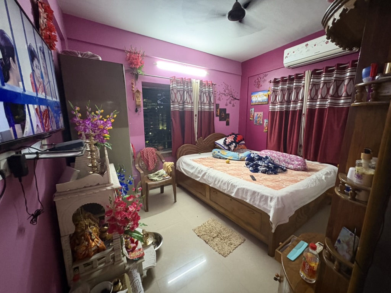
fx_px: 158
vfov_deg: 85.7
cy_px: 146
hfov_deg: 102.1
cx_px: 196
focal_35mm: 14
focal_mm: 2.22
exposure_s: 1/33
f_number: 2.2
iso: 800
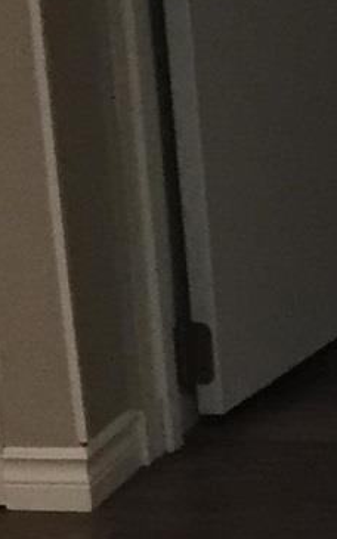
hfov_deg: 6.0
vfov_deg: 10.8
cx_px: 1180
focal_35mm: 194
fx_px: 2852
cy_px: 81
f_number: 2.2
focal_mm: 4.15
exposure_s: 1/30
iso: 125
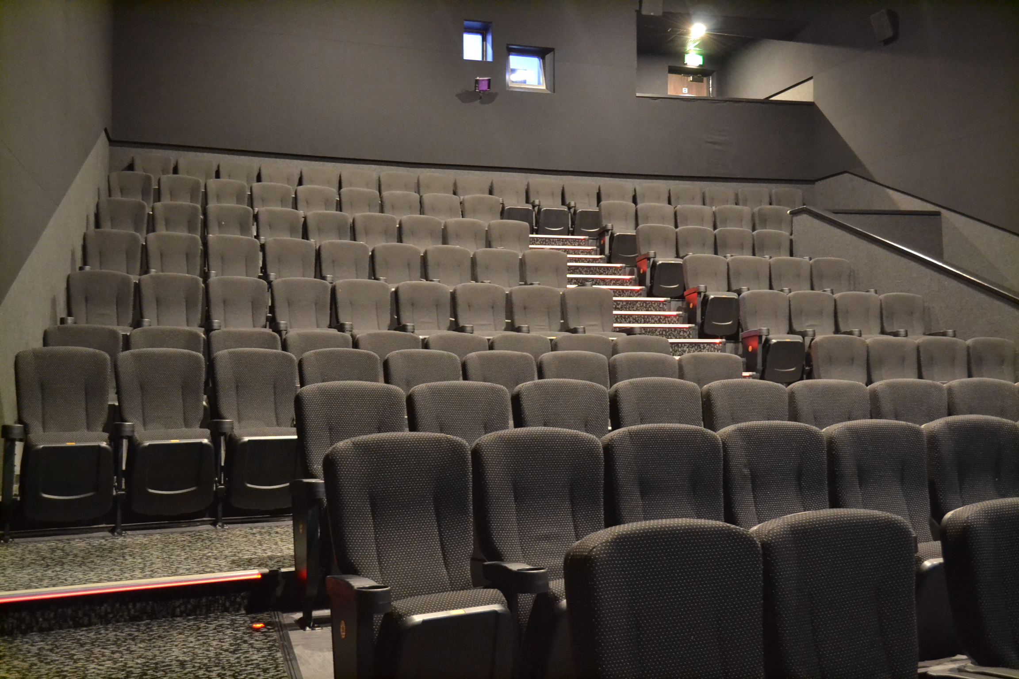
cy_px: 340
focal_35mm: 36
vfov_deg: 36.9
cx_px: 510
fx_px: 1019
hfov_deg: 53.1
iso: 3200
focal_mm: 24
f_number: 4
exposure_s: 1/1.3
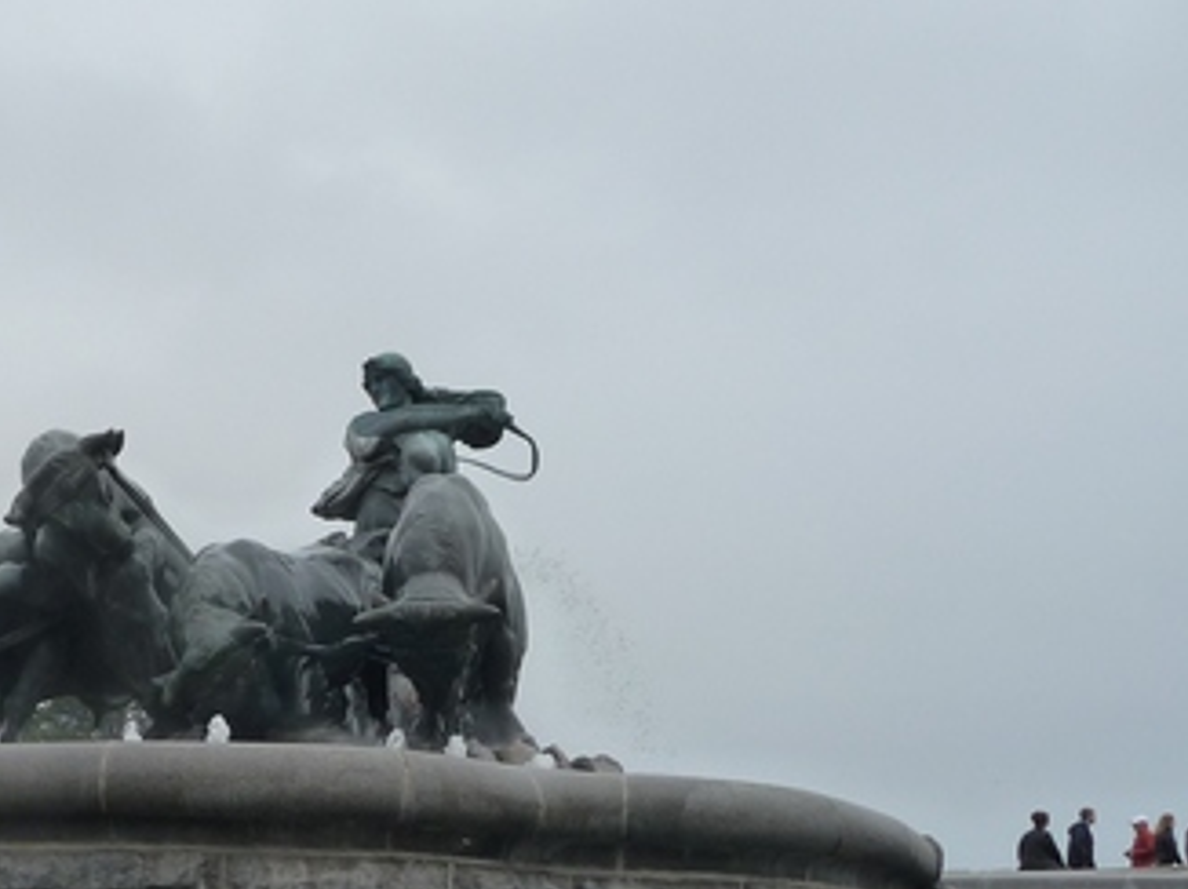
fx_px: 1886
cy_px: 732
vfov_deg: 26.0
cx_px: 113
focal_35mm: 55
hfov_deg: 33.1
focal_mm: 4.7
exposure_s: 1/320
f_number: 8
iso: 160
--------------------------------
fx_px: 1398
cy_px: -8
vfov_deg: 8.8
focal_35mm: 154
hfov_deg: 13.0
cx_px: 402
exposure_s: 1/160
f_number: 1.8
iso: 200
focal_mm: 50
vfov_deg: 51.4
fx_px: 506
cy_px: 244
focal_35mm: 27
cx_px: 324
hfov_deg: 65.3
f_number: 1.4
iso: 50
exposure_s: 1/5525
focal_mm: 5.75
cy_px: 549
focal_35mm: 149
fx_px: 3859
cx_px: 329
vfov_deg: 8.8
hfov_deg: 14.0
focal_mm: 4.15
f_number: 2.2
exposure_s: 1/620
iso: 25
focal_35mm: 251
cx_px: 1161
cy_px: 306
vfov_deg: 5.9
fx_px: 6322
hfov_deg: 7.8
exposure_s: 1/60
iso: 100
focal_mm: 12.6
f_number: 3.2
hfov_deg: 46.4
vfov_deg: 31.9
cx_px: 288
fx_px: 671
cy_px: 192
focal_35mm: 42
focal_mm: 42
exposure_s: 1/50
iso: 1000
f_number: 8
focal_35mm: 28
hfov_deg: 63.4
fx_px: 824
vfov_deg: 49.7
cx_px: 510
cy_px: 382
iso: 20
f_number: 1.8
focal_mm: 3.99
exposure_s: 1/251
--------------------------------
From the entries above, restate word for word the lines from the line containing "focal_35mm: 251" to the line containing "exposure_s: 1/251", both ends included, and nothing more.

_Solution to this exercise_
focal_35mm: 251
cx_px: 1161
cy_px: 306
vfov_deg: 5.9
fx_px: 6322
hfov_deg: 7.8
exposure_s: 1/60
iso: 100
focal_mm: 12.6
f_number: 3.2
hfov_deg: 46.4
vfov_deg: 31.9
cx_px: 288
fx_px: 671
cy_px: 192
focal_35mm: 42
focal_mm: 42
exposure_s: 1/50
iso: 1000
f_number: 8
focal_35mm: 28
hfov_deg: 63.4
fx_px: 824
vfov_deg: 49.7
cx_px: 510
cy_px: 382
iso: 20
f_number: 1.8
focal_mm: 3.99
exposure_s: 1/251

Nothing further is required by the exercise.